Li Shuying, a professor at Beijing Normal University, and deputy chairperson of the China Montessori Education Association cautioned that Montessori education has been misused by some people as a gimmick to lure parents and make money. “Some supposed Montessori training programs in China are conducted in just a week or so, and teachers that graduate from such programs will definitely mislead children in the real world,” Li said. 
Parents demand a refund at an early child education institution in Nanjing, Jiangsu Province, August 15, 2016 

Professor Liu Yan confirmed that there is no supervision for early education schools at the moment in China. “Most early education institutions register under the guideline of the industrial and commercial bureau either as consulting companies, playschools or education training centers,” Liu explained, adding that no standards or entrance regulations are currently available for this industry. The government department is only responsible for management and regulation of kindergartens.

In 2003, the Ministry of Education (MOE) issued a guideline for the reform and development of preschool education, clearly stating to “enhance parents’ capacity in scientifically educating their children under six years old.” Then in early 2013, the MOE released a decision on setting 14 districts in Shanghai and Beijing to conduct trial programs for early childhood education on kids aged from zero to three. The main purpose for the trial program is to explore systems including management, regulation and service patterns.
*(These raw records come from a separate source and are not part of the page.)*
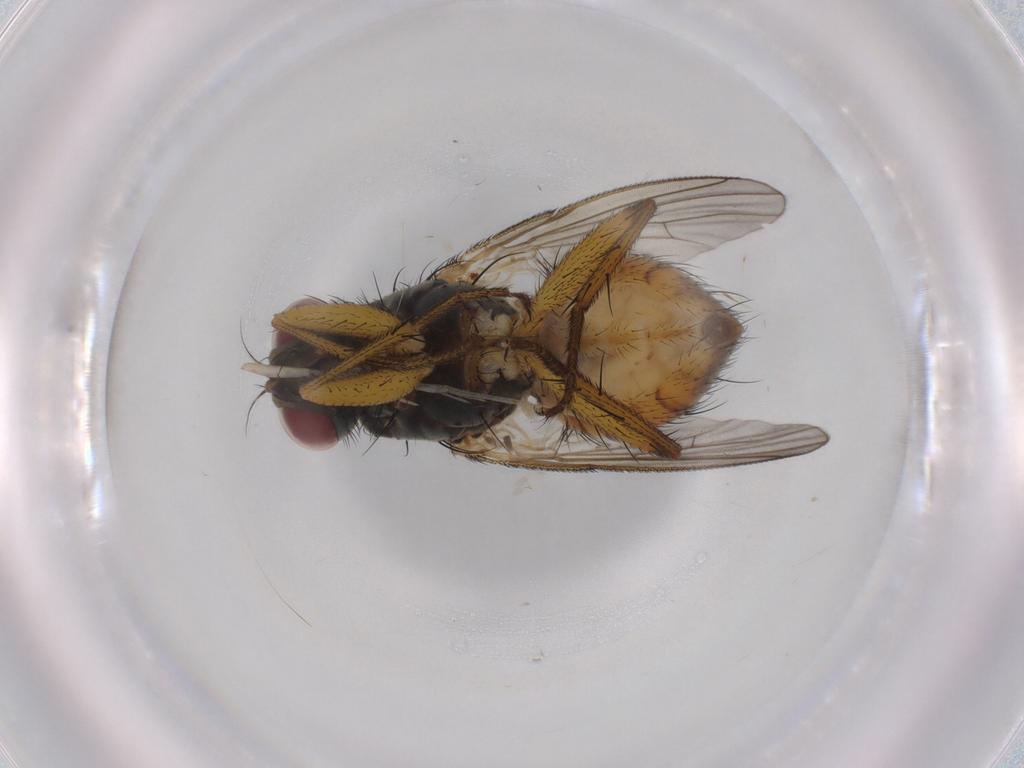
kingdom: Animalia
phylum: Arthropoda
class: Insecta
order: Diptera
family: Muscidae
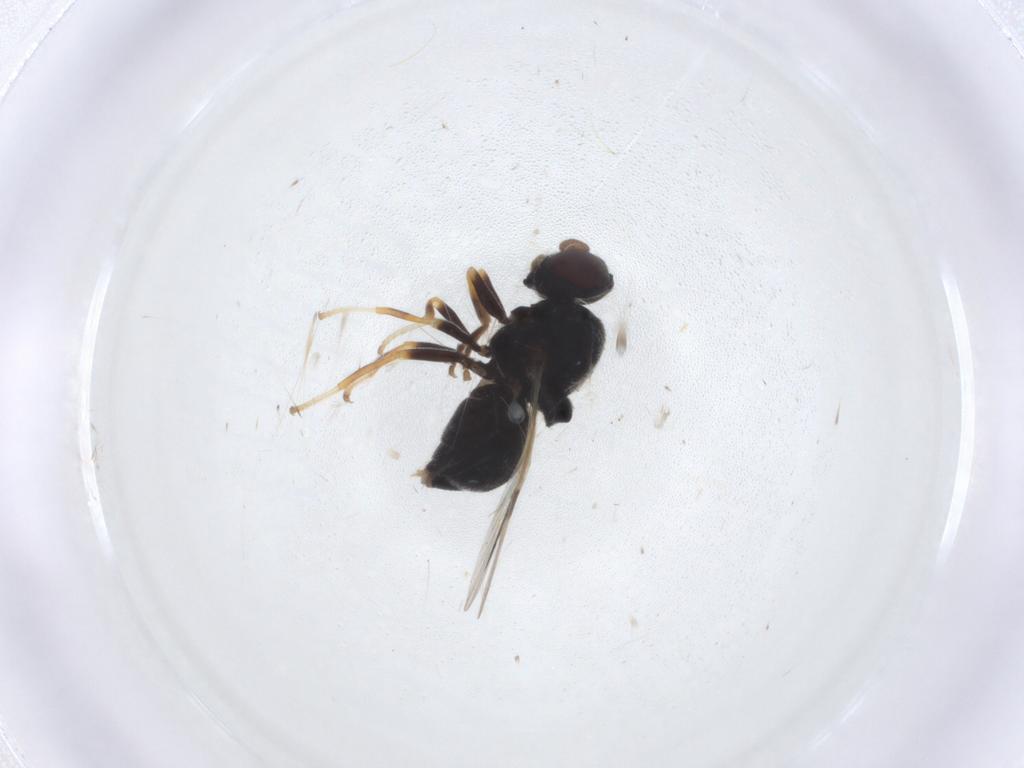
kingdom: Animalia
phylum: Arthropoda
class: Insecta
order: Diptera
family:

According to Liu Yan, as the central government has clarified that as the MOE is responsible for the early education market, the Ministry should gradually create a system of regulation and supervision for the field. 

Professor Yin Fei from Nanjing Normal University believes early childhood education should mostly focus on parents or grandparents who are taking care of young kids. “It is important for parents to learn how to be qualified and have a proper influence upon their children,” explained Yin to NewsChina: “but the way Chinese parents think, spending money on themselves rather than on their children directly is not worth it.”